In the passage on captive apes below, write out the part starting with "In his big anthropoid" and going on through "than you or I.", switching "lesser whitethroats" to "canaries".
───── EXCERPT PROVIDED ─────
More wretched still in confinement are monkeys, above all the anthropoid apes. They are the only captive animals which can derive serious bodily harm from their mental suffering. Anthropoid apes can become literally bored to death, particularly when they are kept alone in too small cages. For this and no other reason, it is easily explained why monkey babies thrive admirably in private ownership where they “live as the family”, but that they immediately begin to pine when, having become too large and dangerous, they are transferred to the cages of the nearest zoo. My capuchin monkey Gloria was overtaken by this fate. It is no exaggeration when I say that real success in the keeping of anthropoid apes was only achieved when it was realized how to prevent the mental sufferings caused by confinement. I have beside me the wonderful chimpanzee book by Robert Yerkes, one of the best authorities on this kind of ape; from this work it may be concluded that mental hygiene plays just as important a role as physical, in the maintenance of health of these most human of all animals. On the other hand, to keep anthropoid apes in solitary confinement and in such small cages as are still to be found in many zoos, is an act of cruelty which should be punishable by law.

In his big anthropoid ape station in Orange Park, Florida, Yerkes has kept, for many years, a chimpanzee colony, which has multiplied freely and in which the apes live as happily as do my lesser whitethroats in their aviary, and much more happily than you or I.
───── EXTRACTED INFORMATION ─────
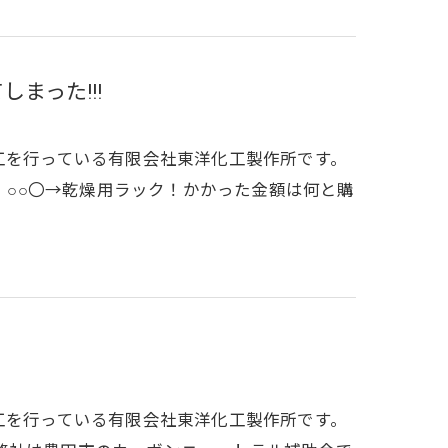
まった!!!
工を行っている有限会社東洋化工製作所です。
。。○○〇→乾燥用ラック！かかった金額は何と購
工を行っている有限会社東洋化工製作所です。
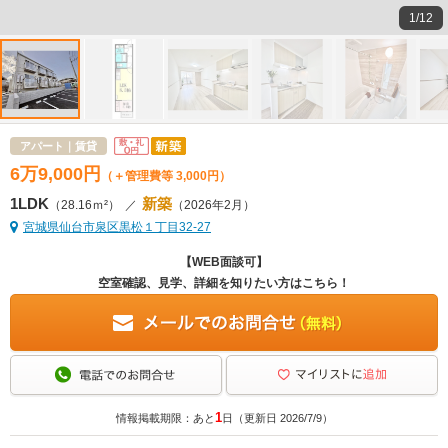
1/12
アパート｜賃貸
6
万
9,000
円
（＋管理費等 3,000円）
1LDK
新築
（28.16ｍ²）
／
（2026年2月）
宮城県仙台市泉区黒松１丁目32-27
【WEB面談可】
空室確認、見学、詳細を知りたい方はこちら！
1
情報掲載期限：あと
日（更新日 2026/7/9）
─────
**SOLUTION FOR THIS EXERCISE**
In his big anthropoid ape station in Orange Park, Florida, Yerkes has kept, for many years, a chimpanzee colony, which has multiplied freely and in which the apes live as happily as do my canaries in their aviary, and much more happily than you or I.